The facility failed to provide prompt assistance to meet the care needs of three residents, compromising their dignity and quality of life. Resident R67, who has coronary artery disease and heart failure, reported sitting in a soiled brief for over an hour, with delays in response to call lights being a regular occurrence. Resident R63, diagnosed with seizure disorder and bipolar disorder, experienced similar delays, having to wait over an hour for assistance after an accident in bed. This resident also expressed discomfort with being woken up at 2:00 a.m. to change briefs, which they found disruptive.

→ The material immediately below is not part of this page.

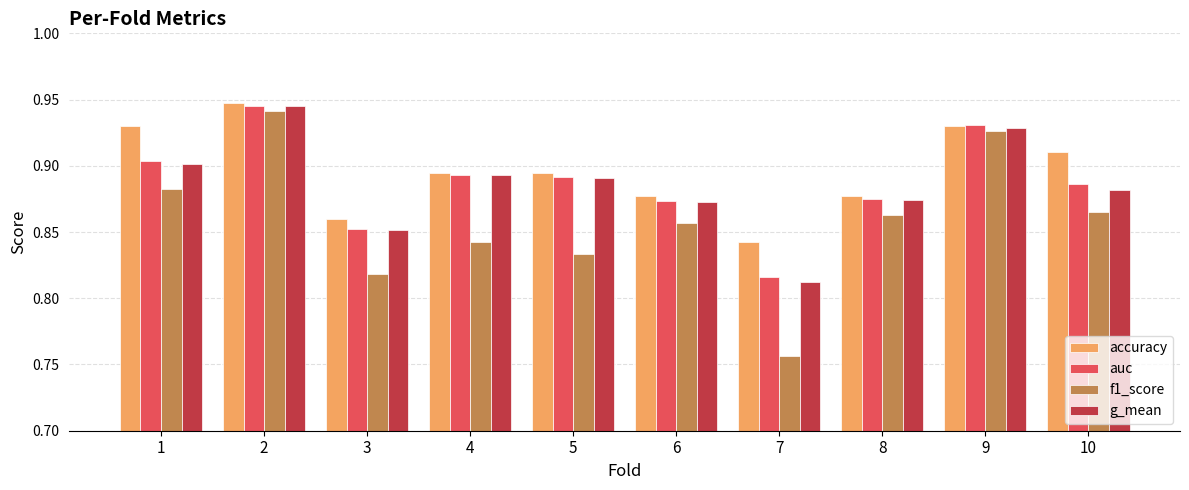

What are all the series names shown in the legend?

accuracy, auc, f1_score, g_mean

Resident R8, who has heart failure and sepsis, was observed without pants, wearing only a shirt and a brief, which they expressed dissatisfaction with. The facility's failure to provide timely assistance and maintain an environment that promotes dignity was confirmed by the Nursing Home Administrator and the Director of Nursing. These incidents highlight a lack of adherence to the facility's policy on resident rights, which mandates treating residents with kindness, respect, and dignity.

Plan Of Correction

Immediate Intervention: Staff for residents identified R67, R63, and R8 were notified that residents' rights were violated in the stated manor. Immediate counseling on resident rights to CNAs was provided. R67 and R63 were provided with immediate hygiene care and R8 was given hygiene care and lower body dressing provided. Identification of other residents who potentially can be affected: All residents residing in the building could potentially be affected by this violation of resident rights. Prevention of future occurrence: Educate all nursing staff on the call light response policy. Corrective Action to be monitored: DON/designee will complete the following audits. Call light response time will be monitored using an audit tool. DON/designee will interview 3 residents of each unit to determine if resident's rights are being violated. Audits for call-bell response times and interviews will be completed: 5 times per week for three weeks. Weekly for three weeks and then monthly for three months. QA Program: Call light response and maintaining Residents' rights will be added to Monthly QAPI meeting review.